Start of EXCERPT PROVIDED

Touch Me Not [2018]: ‘TIFF’ Review – A Flawed yet Oddly Interesting Therapeutic Essay on Openness and Intimacy

Touch Me Not

The confrontational directness with which Romanian artist and film-maker Adina Pintilie pitch her quasi-fictional explorative essay Touch Me Not (2018) would not be easy to take in for viewers. It opens with the macro shot of the camera slowly moving down a man’s body, engulfed in body hair, and in this quiet movement, the camera also lingers on the man’s flaccid penis.

The prologue is followed by a scene involving a middle-aged woman with intimacy issues as she watches a call-boy masturbate. These are just a few of the many occurrences where various sexual activities and bared body parts are innocuously looked upon, intending to break taboos regarding human sexuality and disabilities. Consequently, some might find Touch Me Not’s stripped bare quality fearless and taboo-busting, while others may consider it deeply off-putting.

End of EXCERPT PROVIDED
Start of DATA SHOWN

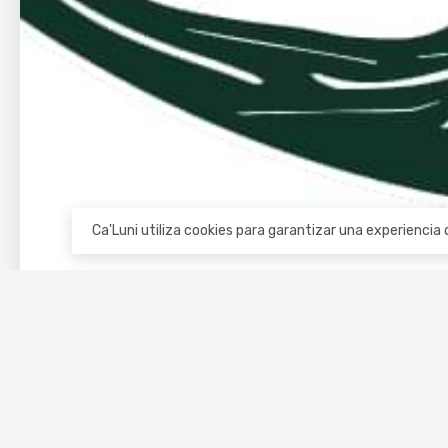
Ca'Luni utiliza cookies para garantizar una experienci
Envienos 
CLICK TO CHA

End of DATA SHOWN

#### STUDY QUESTIONS:
a - According to the Touch Me Not review, who made the film?
b - Reproduce the Touch Me Not review word for word, everything from "The confrontational directness" down to "it deeply off-putting.".
c - Carry the Touch Me Not review forward with the part that would come next after its final sentence.
The data has no connection to the review of Touch Me Not.

#### OUTPUTS FOR THE TASKS:
a - Romanian artist and film-maker Adina Pintilie.

b -
The confrontational directness with which Romanian artist and film-maker Adina Pintilie pitch her quasi-fictional explorative essay Touch Me Not (2018) would not be easy to take in for viewers. It opens with the macro shot of the camera slowly moving down a man’s body, engulfed in body hair, and in this quiet movement, the camera also lingers on the man’s flaccid penis.

The prologue is followed by a scene involving a middle-aged woman with intimacy issues as she watches a call-boy masturbate. These are just a few of the many occurrences where various sexual activities and bared body parts are innocuously looked upon, intending to break taboos regarding human sexuality and disabilities. Consequently, some might find Touch Me Not’s stripped bare quality fearless and taboo-busting, while others may consider it deeply off-putting.

c -
It takes some time to piece through Adina Pintilie’s elliptical narrative to discover the characters and the issues they face. Director Adina tackles emotional journeys of different persons, starting from Laura Benson, a 50-something single woman with an aversion for physical closeness. A childhood trauma ostensibly connected with her now dying father is hinted as the root cause of the fear, but it’s not expressed in a clear-cut manner. Laura attempts to breakthrough her trauma through meetings with various sex workers and counsellors. This includes a trans-woman Hanna and a bearded touch therapist (Seani Love) who invites Laura to let out a guttural howl in order to associate with her inner anguish and rage.

In parallel, there is Christian Bayerlein, a man with spinal muscular atrophy who cherishes his penis because it’s the only body part of him that still works. He is married to a ‘normal woman’ and gracefully conveys his philosophy on sexuality and intimacy. Christian’s interviews are definitely the most memorable aspect of the narrative. He explains how he grew up wondering that he was ‘a brain being carried out without a body’.

In his later years, he has tapped into his self by comprehending the sensual pleasures of his body (he puts his epiphany like this: “The body is a gift, and life is a journey to experience that gift”). Christian’s views genuinely challenge our notion of beauty, body-image, and physical disabilities. The other primary character is Tomas (Icelandic actor Tomas Lemarquis) who has no hair or eyebrows – a result of Alopecia. Clad in white, Tomas is paired with Christian in the body-acceptance therapy which unfolds in a clinical hospital setting.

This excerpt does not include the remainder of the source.